Rush’s Geddy Lee has shared his thoughts on the band’s final tour and revealed one of his regrets about the way the band ended.
In a new interview with Classic Rock, Lee admitted that he felt bad about not being able to perform for their European and British fans.
“I’d pushed really hard to get more gigs so that we could do those extra shows and I was unsuccessful,” Lee said about the ‘R40 Live Tour.’ “I really felt like I let our British and European fans down. It felt to me incorrect that we didn’t do it, but Neil [Peart] was adamant that he would only do thirty shows and that was it.”
Neil Peart didn’t want to tour again with Rush. He was ready to retire from music entirely, something he would officially do a few months after the tour ended. But that doesn’t mean he gave up on his performances during the final shows. “That to him was a huge compromise because he didn’t want to do any shows. He didn’t want to do one show,” Lee added.

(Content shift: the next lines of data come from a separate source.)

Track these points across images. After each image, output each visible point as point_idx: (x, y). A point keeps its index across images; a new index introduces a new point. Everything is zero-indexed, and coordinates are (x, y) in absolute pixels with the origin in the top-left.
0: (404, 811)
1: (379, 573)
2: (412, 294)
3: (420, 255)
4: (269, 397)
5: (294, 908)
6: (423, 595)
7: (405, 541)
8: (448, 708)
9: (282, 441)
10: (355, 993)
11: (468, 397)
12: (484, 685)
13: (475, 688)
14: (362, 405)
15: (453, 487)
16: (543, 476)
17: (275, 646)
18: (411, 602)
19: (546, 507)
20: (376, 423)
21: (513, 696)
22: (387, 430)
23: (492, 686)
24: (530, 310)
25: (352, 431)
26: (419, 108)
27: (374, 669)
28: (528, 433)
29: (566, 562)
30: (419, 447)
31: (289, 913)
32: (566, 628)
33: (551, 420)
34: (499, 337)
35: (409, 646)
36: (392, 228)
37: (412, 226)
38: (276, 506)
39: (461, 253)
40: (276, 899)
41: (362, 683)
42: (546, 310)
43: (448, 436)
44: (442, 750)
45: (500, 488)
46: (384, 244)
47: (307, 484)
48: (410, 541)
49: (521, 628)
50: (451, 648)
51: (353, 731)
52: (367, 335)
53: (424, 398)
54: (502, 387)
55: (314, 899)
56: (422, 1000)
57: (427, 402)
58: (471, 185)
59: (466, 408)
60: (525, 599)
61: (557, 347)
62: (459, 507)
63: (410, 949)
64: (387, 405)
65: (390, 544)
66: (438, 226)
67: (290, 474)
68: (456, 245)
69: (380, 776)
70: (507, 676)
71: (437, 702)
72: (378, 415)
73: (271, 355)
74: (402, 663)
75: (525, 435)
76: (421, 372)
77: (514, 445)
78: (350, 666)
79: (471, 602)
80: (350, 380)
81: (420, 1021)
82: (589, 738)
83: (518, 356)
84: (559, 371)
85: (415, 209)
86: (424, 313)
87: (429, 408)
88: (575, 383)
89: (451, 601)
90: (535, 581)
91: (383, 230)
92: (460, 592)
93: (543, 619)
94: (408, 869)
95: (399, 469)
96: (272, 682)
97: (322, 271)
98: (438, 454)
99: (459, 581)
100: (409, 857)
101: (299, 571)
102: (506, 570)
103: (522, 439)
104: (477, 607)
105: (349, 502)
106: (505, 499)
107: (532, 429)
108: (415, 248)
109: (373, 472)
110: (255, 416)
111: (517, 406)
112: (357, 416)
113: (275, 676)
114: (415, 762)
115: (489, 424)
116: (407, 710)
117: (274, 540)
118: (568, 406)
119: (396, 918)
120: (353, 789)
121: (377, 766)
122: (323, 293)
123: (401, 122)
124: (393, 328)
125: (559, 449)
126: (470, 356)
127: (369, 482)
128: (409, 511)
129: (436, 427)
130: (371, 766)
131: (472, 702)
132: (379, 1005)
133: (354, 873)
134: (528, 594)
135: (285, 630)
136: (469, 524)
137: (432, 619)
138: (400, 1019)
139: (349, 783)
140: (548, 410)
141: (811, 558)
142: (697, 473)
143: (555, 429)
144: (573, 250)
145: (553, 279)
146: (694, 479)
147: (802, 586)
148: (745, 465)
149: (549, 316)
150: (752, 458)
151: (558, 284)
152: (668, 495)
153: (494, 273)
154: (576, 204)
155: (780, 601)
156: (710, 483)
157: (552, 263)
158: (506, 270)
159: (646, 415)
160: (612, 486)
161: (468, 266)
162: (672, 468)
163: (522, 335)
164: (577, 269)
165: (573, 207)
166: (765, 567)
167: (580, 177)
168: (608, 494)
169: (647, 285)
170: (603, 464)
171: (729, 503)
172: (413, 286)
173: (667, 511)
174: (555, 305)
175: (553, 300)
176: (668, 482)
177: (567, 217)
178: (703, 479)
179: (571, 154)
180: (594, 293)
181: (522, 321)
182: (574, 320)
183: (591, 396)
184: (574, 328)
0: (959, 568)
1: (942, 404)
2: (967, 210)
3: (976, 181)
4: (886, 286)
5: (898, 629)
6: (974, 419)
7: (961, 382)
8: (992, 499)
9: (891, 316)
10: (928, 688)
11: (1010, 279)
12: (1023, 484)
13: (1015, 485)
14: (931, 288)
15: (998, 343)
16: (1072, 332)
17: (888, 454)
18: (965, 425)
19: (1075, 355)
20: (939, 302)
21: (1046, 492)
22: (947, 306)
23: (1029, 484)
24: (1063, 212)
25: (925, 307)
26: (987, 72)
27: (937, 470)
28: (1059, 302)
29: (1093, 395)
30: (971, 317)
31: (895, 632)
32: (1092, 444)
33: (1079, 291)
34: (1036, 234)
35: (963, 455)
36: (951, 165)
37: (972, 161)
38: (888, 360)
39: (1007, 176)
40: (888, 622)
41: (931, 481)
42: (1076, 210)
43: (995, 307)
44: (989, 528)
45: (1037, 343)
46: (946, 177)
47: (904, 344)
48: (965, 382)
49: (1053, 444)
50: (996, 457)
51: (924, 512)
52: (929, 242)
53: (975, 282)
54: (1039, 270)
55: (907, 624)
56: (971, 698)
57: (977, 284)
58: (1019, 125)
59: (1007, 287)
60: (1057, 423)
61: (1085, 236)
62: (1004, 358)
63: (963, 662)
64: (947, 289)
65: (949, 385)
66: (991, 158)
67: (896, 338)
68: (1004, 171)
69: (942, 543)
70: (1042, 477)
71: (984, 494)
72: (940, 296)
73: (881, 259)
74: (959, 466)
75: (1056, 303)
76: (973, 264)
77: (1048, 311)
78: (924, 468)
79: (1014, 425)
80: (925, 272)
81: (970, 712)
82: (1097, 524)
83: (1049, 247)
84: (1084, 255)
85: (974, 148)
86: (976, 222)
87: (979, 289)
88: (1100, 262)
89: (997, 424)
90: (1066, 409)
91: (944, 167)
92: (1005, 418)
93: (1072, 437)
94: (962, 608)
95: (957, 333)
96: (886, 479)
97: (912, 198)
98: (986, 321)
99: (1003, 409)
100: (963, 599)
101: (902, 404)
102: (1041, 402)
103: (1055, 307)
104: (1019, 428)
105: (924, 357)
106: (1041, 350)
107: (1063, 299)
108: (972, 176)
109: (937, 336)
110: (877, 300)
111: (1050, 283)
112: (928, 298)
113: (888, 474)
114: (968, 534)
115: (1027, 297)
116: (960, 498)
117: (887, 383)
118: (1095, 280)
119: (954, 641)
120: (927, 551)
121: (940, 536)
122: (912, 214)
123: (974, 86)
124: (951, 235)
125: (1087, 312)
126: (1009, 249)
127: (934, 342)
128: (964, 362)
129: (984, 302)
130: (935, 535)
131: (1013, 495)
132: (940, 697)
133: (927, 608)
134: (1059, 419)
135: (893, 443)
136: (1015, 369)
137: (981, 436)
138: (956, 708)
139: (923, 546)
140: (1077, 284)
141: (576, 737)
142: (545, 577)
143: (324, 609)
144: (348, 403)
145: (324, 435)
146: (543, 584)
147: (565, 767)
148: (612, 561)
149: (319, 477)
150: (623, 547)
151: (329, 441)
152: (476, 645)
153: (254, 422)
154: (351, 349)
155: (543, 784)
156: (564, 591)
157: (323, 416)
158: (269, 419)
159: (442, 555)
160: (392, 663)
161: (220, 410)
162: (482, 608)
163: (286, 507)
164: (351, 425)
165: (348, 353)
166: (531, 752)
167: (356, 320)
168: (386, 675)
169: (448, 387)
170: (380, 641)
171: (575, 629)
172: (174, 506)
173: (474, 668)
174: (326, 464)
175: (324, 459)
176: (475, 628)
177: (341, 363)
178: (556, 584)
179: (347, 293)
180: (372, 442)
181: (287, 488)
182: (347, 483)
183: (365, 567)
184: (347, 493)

In the same chat, Alex Lifeson remembered a time when Peart might have considered extending the tour. “There was a point where I think Neil was open to maybe extending the run. Then, he got this painful infection in one of his feet. I mean, he could barely walk to the stage at one point.”
Lifeson explained that Peart had to use a golf cart to get to the stage because walking hurt too much. But once he sat behind the drums, he was fully focused. “He played a three-hour show, at the same intensity he played every single show.”
Rush’s ‘R40 Live Tour’ started in May 2015 in Tulsa, Oklahoma, and included 35 shows across North America before wrapping up in August.
Although the fans asked for more shows, it turned out to be the band’s last tour. The band’s break-up wasn’t confirmed until Peart’s death in January 2020, even though their final album, ‘Clockwork Angels,’ was released in 2012.